Nano and NatSec
Lunch is over, and the current speaker is Calvin Shipbaugh, whom the program describes as being formerly with RAND. He's speaking on the national security aspect of nano, describing Pentagon investment in nano, among other things (abstract here.) It's an enormously interesting subject, but it's unfortunate that he's the only speaker discussing it, since it's so very broad and he only has half an hour. I won't try to summarize his talk here, because I wouldn't be able to keep up, but I'll try to get up a few of his slides. This subject alone could dominate a three-day conference. He's gone from funding to putting microchips on bees to increasing surveillance to protecting soldiers to "overcoming the limits of triage" to the Beslan school siege to the the ethics and "dark aspects that must be proactively managed."
UPDATE: Unfortunately, the slides turned out terribly blurry; the exposure time was set too long, sorry. But here are two that are, um, less illegible. If you click on them, you can enlarge them to a size at which you should be able to make out the words.

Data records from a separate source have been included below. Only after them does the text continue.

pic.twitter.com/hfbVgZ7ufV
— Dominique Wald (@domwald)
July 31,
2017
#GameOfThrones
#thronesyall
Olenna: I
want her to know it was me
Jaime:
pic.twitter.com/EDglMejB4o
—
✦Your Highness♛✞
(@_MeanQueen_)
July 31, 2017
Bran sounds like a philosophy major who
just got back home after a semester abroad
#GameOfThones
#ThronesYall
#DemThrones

The first shows current Pentagon areas of interest in nanotechnology (broken up among the different military branches) and the second is a list of some of the security areas where nanotech might have an effect in coming years. (Nothing mentioned about nanorobots -- or even ordinary robots.)
There wasn't much time for questions, but one guy did ask Shipbaugh about how nanotech may affect existing arms control treaties. Shipbaugh had nothing to say, for the very good reason that there is nothing to say about it.